Figure 2. Composite interactions and specificity in the ternary complex

a, Schematic representation of a composite binding site. The N^th, (N+1)^th, and (N+3)^th molecules provide type IIb, Ib and IIIb surfaces to interact with the type IIa, Ia and IIIa surfaces of a downstream molecule, respectively. b, A composite binding site for IRAK4 (yellow) formed from three MyD88 molecules (M³, M⁴, and M⁶) through type I, II and III interactions. c: Enlargement of the square in b. Note that the unique H1-H2 loop of MyD88 is critical for Myddosome assembly. d, A composite binding site for IRAK2 (purple) formed from three IRAK4 molecules (I4¹, I4², and I4⁴) through type I, II, and III interactions. e, Enlargement of the square in d. f, Good charge complementarity between IRAK4 and MyD88 and poor charge complementarity between the top and bottom surfaces of MyD88. g, Good charge complementarity between IRAK2 and IRAK4 and very poor charge complementarity between the top and bottom surfaces of IRAK2.

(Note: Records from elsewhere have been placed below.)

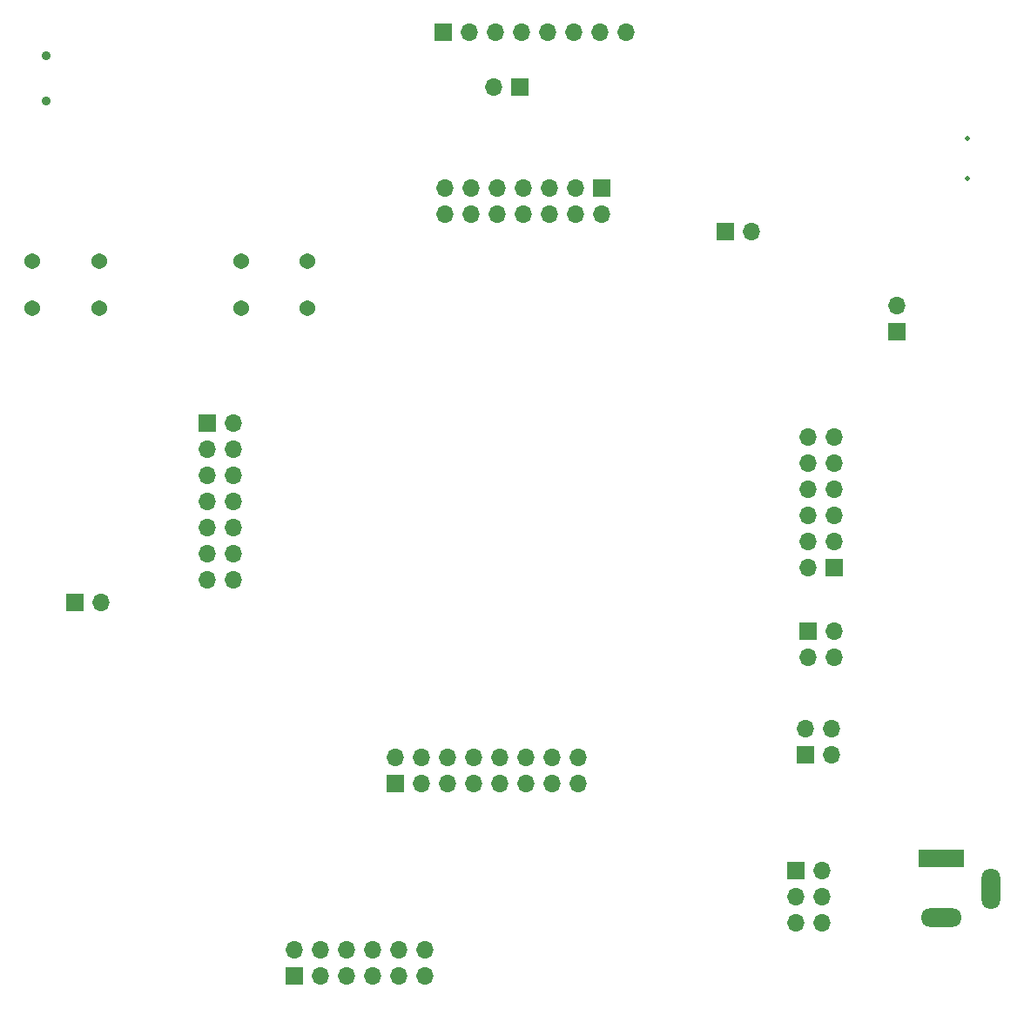
<source format=gbs>
G04 #@! TF.GenerationSoftware,KiCad,Pcbnew,(5.1.10)-1*
G04 #@! TF.CreationDate,2021-11-18T19:13:28-07:00*
G04 #@! TF.ProjectId,ATSAME51Demo,41545341-4d45-4353-9144-656d6f2e6b69,1.0*
G04 #@! TF.SameCoordinates,Original*
G04 #@! TF.FileFunction,Soldermask,Bot*
G04 #@! TF.FilePolarity,Negative*
%FSLAX46Y46*%
G04 Gerber Fmt 4.6, Leading zero omitted, Abs format (unit mm)*
G04 Created by KiCad (PCBNEW (5.1.10)-1) date 2021-11-18 19:13:28*
%MOMM*%
%LPD*%
G01*
G04 APERTURE LIST*
%ADD10O,1.700000X1.700000*%
%ADD11R,1.700000X1.700000*%
%ADD12C,0.500000*%
%ADD13C,1.540000*%
%ADD14C,0.900000*%
%ADD15R,4.400000X1.800000*%
%ADD16O,4.000000X1.800000*%
%ADD17O,1.800000X4.000000*%
G04 APERTURE END LIST*
D10*
X138100000Y-91560000D03*
D11*
X138100000Y-94100000D03*
D12*
X144975000Y-75265000D03*
X144975000Y-79225000D03*
D10*
X92164000Y-154234000D03*
X92164000Y-156774000D03*
X89624000Y-154234000D03*
X89624000Y-156774000D03*
X87084000Y-154234000D03*
X87084000Y-156774000D03*
X84544000Y-154234000D03*
X84544000Y-156774000D03*
X82004000Y-154234000D03*
X82004000Y-156774000D03*
X79464000Y-154234000D03*
D11*
X79464000Y-156774000D03*
D10*
X94185000Y-82690000D03*
X94185000Y-80150000D03*
X96725000Y-82690000D03*
X96725000Y-80150000D03*
X99265000Y-82690000D03*
X99265000Y-80150000D03*
X101805000Y-82690000D03*
X101805000Y-80150000D03*
X104345000Y-82690000D03*
X104345000Y-80150000D03*
X106885000Y-82690000D03*
X106885000Y-80150000D03*
X109425000Y-82690000D03*
D11*
X109425000Y-80150000D03*
D13*
X74310000Y-87270000D03*
X80810000Y-87270000D03*
X74310000Y-91770000D03*
X80810000Y-91770000D03*
X54025000Y-87270000D03*
X60525000Y-87270000D03*
X54025000Y-91770000D03*
X60525000Y-91770000D03*
D10*
X129460000Y-104300000D03*
X132000000Y-104300000D03*
X129460000Y-106840000D03*
X132000000Y-106840000D03*
X129460000Y-109380000D03*
X132000000Y-109380000D03*
X129460000Y-111920000D03*
X132000000Y-111920000D03*
X129460000Y-114460000D03*
X132000000Y-114460000D03*
X129460000Y-117000000D03*
D11*
X132000000Y-117000000D03*
D10*
X107080000Y-135460000D03*
X107080000Y-138000000D03*
X104540000Y-135460000D03*
X104540000Y-138000000D03*
X102000000Y-135460000D03*
X102000000Y-138000000D03*
X99460000Y-135460000D03*
X99460000Y-138000000D03*
X96920000Y-135460000D03*
X96920000Y-138000000D03*
X94380000Y-135460000D03*
X94380000Y-138000000D03*
X91840000Y-135460000D03*
X91840000Y-138000000D03*
X89300000Y-135460000D03*
D11*
X89300000Y-138000000D03*
D10*
X111780000Y-65000000D03*
X109240000Y-65000000D03*
X106700000Y-65000000D03*
X104160000Y-65000000D03*
X101620000Y-65000000D03*
X99080000Y-65000000D03*
X96540000Y-65000000D03*
D11*
X94000000Y-65000000D03*
D10*
X98890000Y-70310000D03*
D11*
X101430000Y-70310000D03*
D10*
X73540000Y-118240000D03*
X71000000Y-118240000D03*
X73540000Y-115700000D03*
X71000000Y-115700000D03*
X73540000Y-113160000D03*
X71000000Y-113160000D03*
X73540000Y-110620000D03*
X71000000Y-110620000D03*
X73540000Y-108080000D03*
X71000000Y-108080000D03*
X73540000Y-105540000D03*
X71000000Y-105540000D03*
X73540000Y-103000000D03*
D11*
X71000000Y-103000000D03*
D10*
X131700000Y-132740000D03*
X131700000Y-135280000D03*
X129160000Y-132740000D03*
D11*
X129160000Y-135280000D03*
D10*
X132000000Y-125770000D03*
X129460000Y-125770000D03*
X132000000Y-123230000D03*
D11*
X129460000Y-123230000D03*
D10*
X123914000Y-84384000D03*
D11*
X121374000Y-84384000D03*
D14*
X55350000Y-71650000D03*
X55350000Y-67250000D03*
D10*
X60668000Y-120452000D03*
D11*
X58128000Y-120452000D03*
D10*
X130800000Y-151610000D03*
X128260000Y-151610000D03*
X130800000Y-149070000D03*
X128260000Y-149070000D03*
X130800000Y-146530000D03*
D11*
X128260000Y-146530000D03*
D15*
X142425000Y-145300000D03*
D16*
X142425000Y-151100000D03*
D17*
X147225000Y-148300000D03*
M02*

</source>
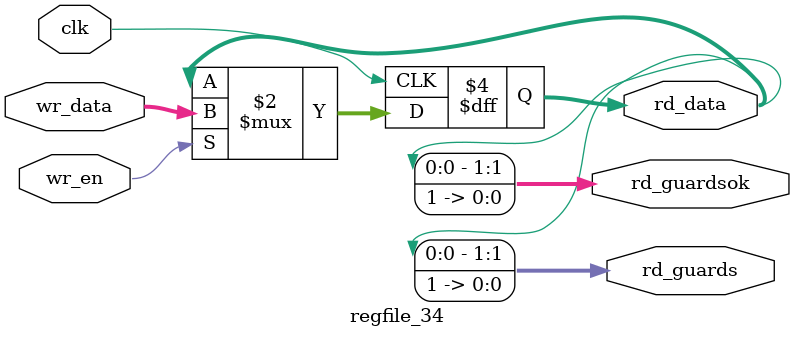
<source format=v>
module regfile_34 (
		input [31:0]            wr_data,
		input                   wr_en,
		output reg [31:0] 	rd_data,
		output [1:0]            rd_guards ,
		output [1:0]            rd_guardsok ,
		input                   clk
		);
   always @(posedge clk) begin
      if (wr_en)
	begin
           rd_data <= wr_data;
	end
   end
   assign rd_guards= {
		      rd_data[0],
		      1'b1
		      };
   assign rd_guardsok[0] = 1'b1;
   assign rd_guardsok[1] = rd_data[0];
endmodule
</source>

Figure 3. Model of sequential assembly upon TLR/IL1-R signaling

a, Upon ligand binding, TLR/IL-1Rs, including the cytoplasmic TIR domains, are dimerized or oligomerized. This results in the recruitment of other TIR containing adaptor proteins. In this case, MyD88 is recruited to the receptor complex and the death domain is oligomerized. In the presence of IRAK4, the death domain of IRAK4 (I4¹) can be recruited to the oligomerized MyD88 DDs through the three interfaces (M³, M⁴, M⁶) and quickly forms the binary Myddosome complex. Downstream kinases (IRAK2 in this case, but IRAK1 as well) can then be recruited in a similar fashion and signaling is triggered. b, A model of the TLR receptor signaling complex that recruits the MyD88: IRAK4: IRAK2 complex with proteins drawn in scale. TLRs: cyan and green (PDB code 3FXI for the extracellular domain of TLR4 and PDB code 2J67 for the TIR domain of TLR10). MD2: yellow and magenta (PDB code 3FXI in complex TLR4). Orange: the MyD88: IRAK4: IRAK2 complex. Red: the IRAK4 kinase domain (PDB code 2NRU). Blue: the IRAK2 kinase domain using that of IRAK4.

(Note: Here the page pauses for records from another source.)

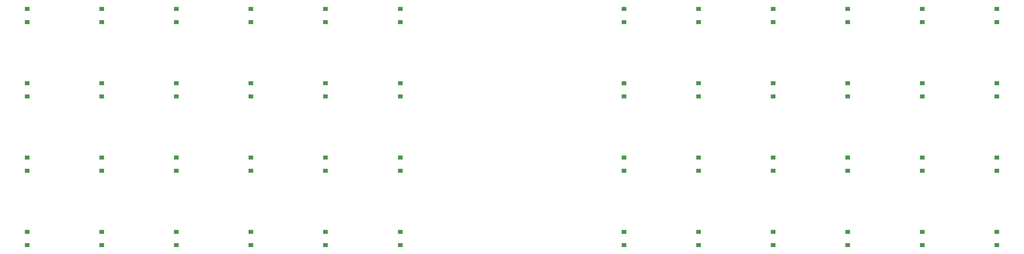
<source format=gbp>
G04 Layer: BottomPasteMaskLayer*
G04 EasyEDA v6.5.22, 2022-11-03 13:25:14*
G04 daeccbeab38c4538aae3d189e396c967,14fd66e66b1542709ab820776f733a5e,10*
G04 Gerber Generator version 0.2*
G04 Scale: 100 percent, Rotated: No, Reflected: No *
G04 Dimensions in millimeters *
G04 leading zeros omitted , absolute positions ,4 integer and 5 decimal *
%FSLAX45Y45*%
%MOMM*%

%AMMACRO1*21,1,$1,$2,0,0,$3*%
%ADD10MACRO1,0.95X1.15X90.0000*%

%LPD*%
D10*
G01*
X2857799Y6837441D03*
G01*
X2857799Y6498960D03*
G01*
X4763000Y6837441D03*
G01*
X4763000Y6498960D03*
G01*
X6668201Y6837441D03*
G01*
X6668201Y6498960D03*
G01*
X8573399Y6837441D03*
G01*
X8573399Y6498960D03*
G01*
X10478599Y6837441D03*
G01*
X10478599Y6498960D03*
G01*
X12383800Y6837441D03*
G01*
X12383800Y6498960D03*
G01*
X18099001Y6837441D03*
G01*
X18099001Y6498960D03*
G01*
X20004199Y6837441D03*
G01*
X20004199Y6498960D03*
G01*
X21909399Y6837441D03*
G01*
X21909399Y6498960D03*
G01*
X23814600Y6837441D03*
G01*
X23814600Y6498960D03*
G01*
X25719801Y6837441D03*
G01*
X25719801Y6498960D03*
G01*
X27624999Y6837441D03*
G01*
X27624999Y6498960D03*
G01*
X2857799Y3027039D03*
G01*
X2857799Y2688559D03*
G01*
X4763000Y3027039D03*
G01*
X4763000Y2688559D03*
G01*
X6668201Y3027039D03*
G01*
X6668201Y2688559D03*
G01*
X8573399Y3027039D03*
G01*
X8573399Y2688559D03*
G01*
X10478599Y3027039D03*
G01*
X10478599Y2688559D03*
G01*
X12383800Y3027039D03*
G01*
X12383800Y2688559D03*
G01*
X18099001Y3027039D03*
G01*
X18099001Y2688559D03*
G01*
X20004199Y3027039D03*
G01*
X20004199Y2688559D03*
G01*
X21909399Y3027039D03*
G01*
X21909399Y2688559D03*
G01*
X23814600Y3027039D03*
G01*
X23814600Y2688559D03*
G01*
X25719801Y3027039D03*
G01*
X25719801Y2688559D03*
G01*
X27624999Y3027039D03*
G01*
X27624999Y2688559D03*
G01*
X18099600Y8742639D03*
G01*
X18099600Y8404158D03*
G01*
X20004199Y8742639D03*
G01*
X20004199Y8404158D03*
G01*
X21909399Y8742639D03*
G01*
X21909399Y8404158D03*
G01*
X23815200Y8742639D03*
G01*
X23815200Y8404158D03*
G01*
X25719801Y8742639D03*
G01*
X25719801Y8404158D03*
G01*
X27624999Y8742639D03*
G01*
X27624999Y8404158D03*
G01*
X2857799Y4932240D03*
G01*
X2857799Y4593760D03*
G01*
X4763000Y4932240D03*
G01*
X4763000Y4593760D03*
G01*
X6668201Y4932240D03*
G01*
X6668201Y4593760D03*
G01*
X8573399Y4932240D03*
G01*
X8573399Y4593760D03*
G01*
X10478599Y4932240D03*
G01*
X10478599Y4593760D03*
G01*
X12383800Y4932240D03*
G01*
X12383800Y4593760D03*
G01*
X18099001Y4932240D03*
G01*
X18099001Y4593760D03*
G01*
X20004199Y4932240D03*
G01*
X20004199Y4593760D03*
G01*
X21909399Y4932240D03*
G01*
X21909399Y4593760D03*
G01*
X23814600Y4932240D03*
G01*
X23814600Y4593760D03*
G01*
X25719801Y4932240D03*
G01*
X25719801Y4593760D03*
G01*
X27624999Y4932240D03*
G01*
X27624999Y4593760D03*
G01*
X12383800Y8742639D03*
G01*
X12383800Y8404158D03*
G01*
X10478599Y8742639D03*
G01*
X10478599Y8404158D03*
G01*
X8573399Y8742639D03*
G01*
X8573399Y8404158D03*
G01*
X6668201Y8742639D03*
G01*
X6668201Y8404158D03*
G01*
X4763000Y8742639D03*
G01*
X4763000Y8404158D03*
G01*
X2857799Y8742639D03*
G01*
X2857799Y8404158D03*
M02*

</source>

Figure 4. Common architecture in Drosophila Toll signaling and DD assembly in general

a, Superposition of Tube: Pelle (green and cyan) and IRAK4: IRAK2 (yellow and brick red) complexes. b, A model of the dMyD88: Tube: Pelle complex in both ribbon and surface representations. Pelle is colored in cyan. Tube is colored in green except that the H2-H3 loop insertion (H2′ and H2″) is in blue and the H4-H5 loop is in yellow. The model of dMyD88, obtained based on the MyD88 DD structure but without modeling the insertion in the H1-H2 loop, is colored in magenta except that the H1-H2 loop is in red. c, Enlargement of the dMyD88: Tube interface. Residues important for dMyD88: Tube complex formation are shown in sticks. Note that the real H1-H2 loop of dMyD88 is 6 residues longer than that in the model. d, Superposition of the type I, II, and III interactions in the MyD88: IRAK4: IRAK2 and the PIDD: RAIDD complexes. The resultant angular differences are labeled. e, Planar arrangement of the PIDD: RAIDD complex. R: RAIDD; P: PIDD. Subunits in one strand of the double helix are labeled as R and P while those in the other strand are labeled R′ and P′. f. The helical symmetry is shown in a helical wheel representation with each ball representing a molecule and looking down the helical axis. Note that two helical strands are present in the complex. g, Surface representations of the two helical strands in the PIDD: RAIDD complex. The lower strand is about 5 Å lower than the higher strand, but they can be superimposed well. The lower strand (left) plus the higher strand (middle) equals the PIDD: RAIDD complex (right).